Football (Disorder) Act 2000
- Parliament of the United Kingdom
- Long title: An Act to make further provision for the purpose of preventing violence or disorder at or in connection with association football matches; and for connected purposes.
- Citation: 2000 c. 25
- Introduced by: Jack Straw (Commons)
- Territorial extent: England and Wales

Dates
- Royal assent: 28 July 2000
- Commencement: 28 August 2000

Other legislation
- Amends: Criminal Appeal Act 1968; Magistrates' Courts Act 1980; Public Order Act 1986; Legal Aid Act 1988; Football Spectators Act 1989; Football (Offences) Act 1991; Criminal Justice and Public Order Act 1994; Police Act 1996; Police Act 1997; Crime and Disorder Act 1998; Football (Offences and Disorder) Act 1999; Powers of Criminal Courts (Sentencing) Act 2000;
- Amended by: Football (Disorder) (Amendment) Act 2002; Serious Organised Crime and Police Act 2005; Violent Crime Reduction Act 2006;

Status: Amended

Text of statute as originally enacted

Revised text of statute as amended

Text of the Football (Disorder) Act 2000 as in force today (including any amendments) within the United Kingdom, from legislation.gov.uk.

= Football (Disorder) Act 2000 =

Act of the Parliament of the United Kingdom

The Football (Disorder) Act 2000 (c. 25) is an act of the Parliament of the United Kingdom enacted during the premiership of Tony Blair. It served as an amendment to the Football Spectators Act 1989, and strengthened football banning orders (FBOs), a civil order imposed to those convicted of football-related offences. FBOs may be issued by courts in the United Kingdom, or following a complaint from a local police force.

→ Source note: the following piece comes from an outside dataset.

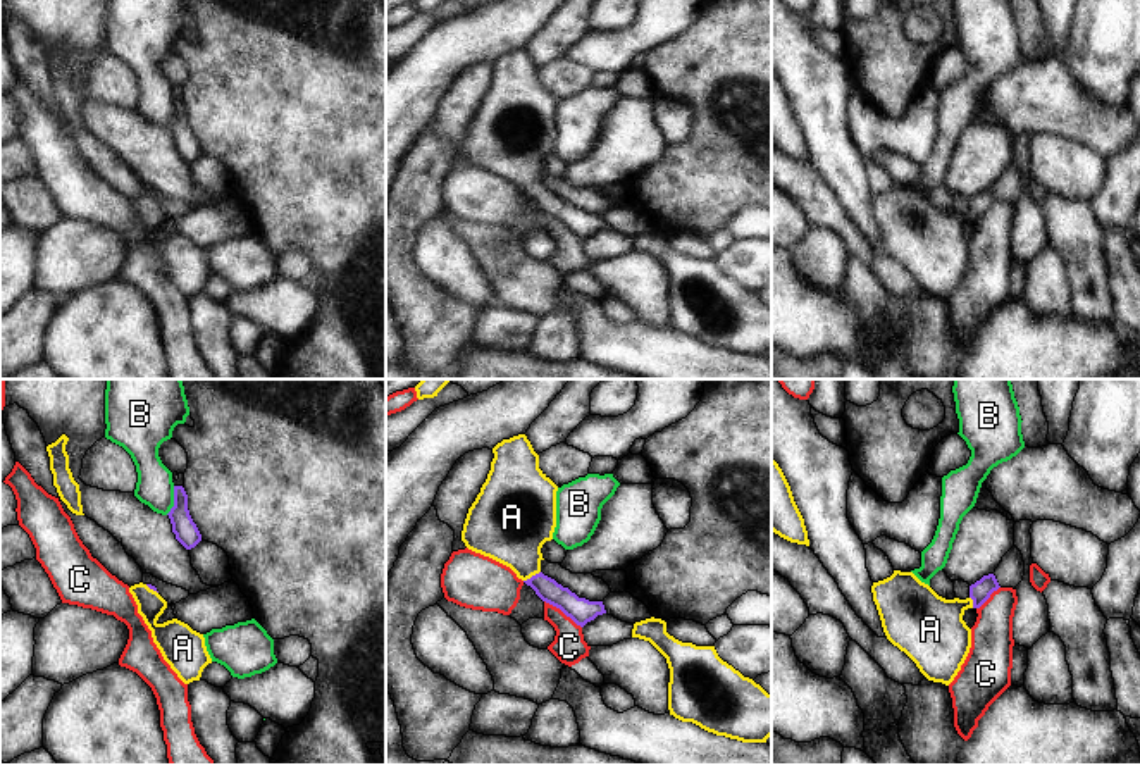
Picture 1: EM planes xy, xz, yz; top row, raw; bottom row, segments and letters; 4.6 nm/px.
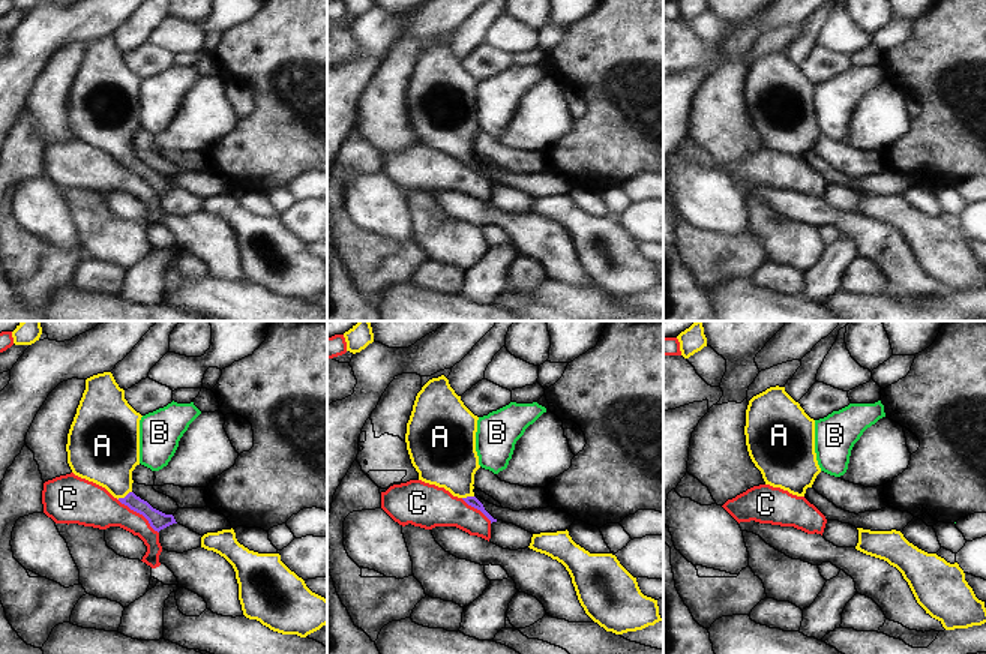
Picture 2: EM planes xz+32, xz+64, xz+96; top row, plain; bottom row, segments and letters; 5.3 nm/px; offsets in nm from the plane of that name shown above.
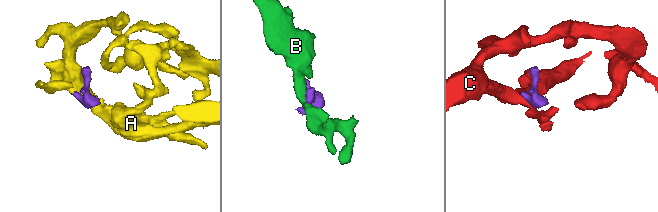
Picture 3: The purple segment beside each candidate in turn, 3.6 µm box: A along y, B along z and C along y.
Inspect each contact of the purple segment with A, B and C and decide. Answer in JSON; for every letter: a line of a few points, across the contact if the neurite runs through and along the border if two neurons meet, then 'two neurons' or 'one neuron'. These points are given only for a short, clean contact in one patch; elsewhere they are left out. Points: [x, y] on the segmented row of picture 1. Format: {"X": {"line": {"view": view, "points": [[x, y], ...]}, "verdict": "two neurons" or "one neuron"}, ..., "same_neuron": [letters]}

The Act was "rushed through Parliament" by then-Home Secretary Jack Straw following violent clashes during UEFA Euro 2000. It allows police in England and Wales to arrest those suspected of travelling abroad to participate in hooliganism at international games, and to withhold their passports up to five days before an international fixture. Straw stated during an opposition day for his Bill that he was keen to enact the new laws in time for England's next international game against France in September 2000.

FBOs, introduced by Football Spectators Act 1989, may ban an individual from football grounds in the United Kingdom for two to ten years, with provisions for individual cases. Supporters may also be barred from using public transport on matchdays, and from town centres and built-up, high-risk areas prior to and following matches.

The Act has been criticised by civil liberties campaigners for being "draconian", fearing it may result in profiling based on fan appearance.

More than 450 supporters were prevented from travelling to Greece for a World Cup qualifier in 2001 under the Act.